Rising interest rates will also have an impact on permanent life insurance policies and annuity products. Depending on the design and structure of an individual policy, higher rates could have a positive or negative effect on your cash value and long-term performance of the policy. The best way to confirm this is to get an updated illustration from the life insurance carrier based on current rates and assumptions. We can help with this and now would be a good time to complete a thorough review and determine whether any action should be taken to ensure what you have still meets your objectives and is managed as efficiently as possible.

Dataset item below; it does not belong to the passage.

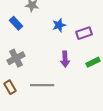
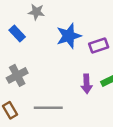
blue star: (59, 25) -> (69, 36), size x1.5
purple arrow: (65, 59) -> (87, 84), moved

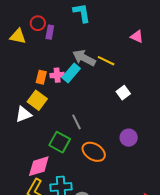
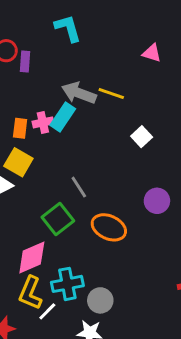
green square: (60, 142) -> (58, 219), turned 30

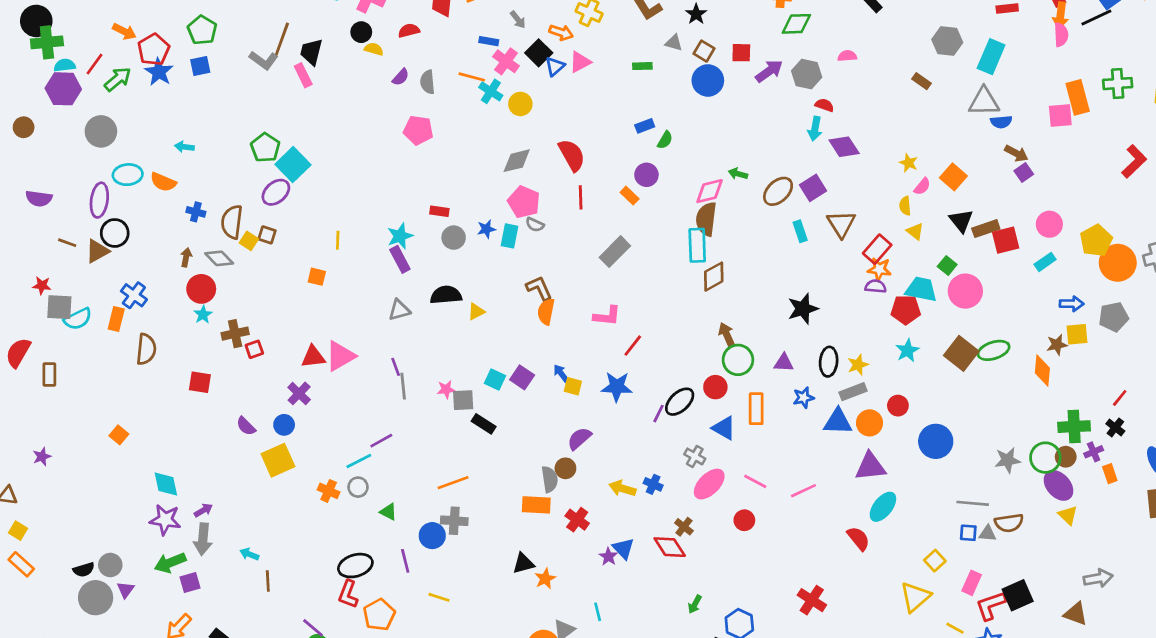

As you have come to understand, we love to spend time on cash flow planning. During our cash flow modeling reviews, you may have heard us use the phrase “garbage in, garbage out.”  This just means the outputs from the analysis are only as good as the inputs and assumptions built into the model. We always pay attention to the inputs and do our best to “truth check” them against what we see from a portfolio cash flow perspective, but as inflation rises it will be important to revisit these inputs together and make any adjustments necessary.

As always planning should start with your high-level goals and objectives in mind and we’re here to help your family stay on course! Please do not hesitate to reach out as you have questions or concerns related to your portfolio, planning, or anything else.


Waypoint Capital Advisors

(1) Based on a portfolio of 60% MSCI ACWI Index and 40% Bloomberg US Aggregate Bond Index, rebalanced monthly.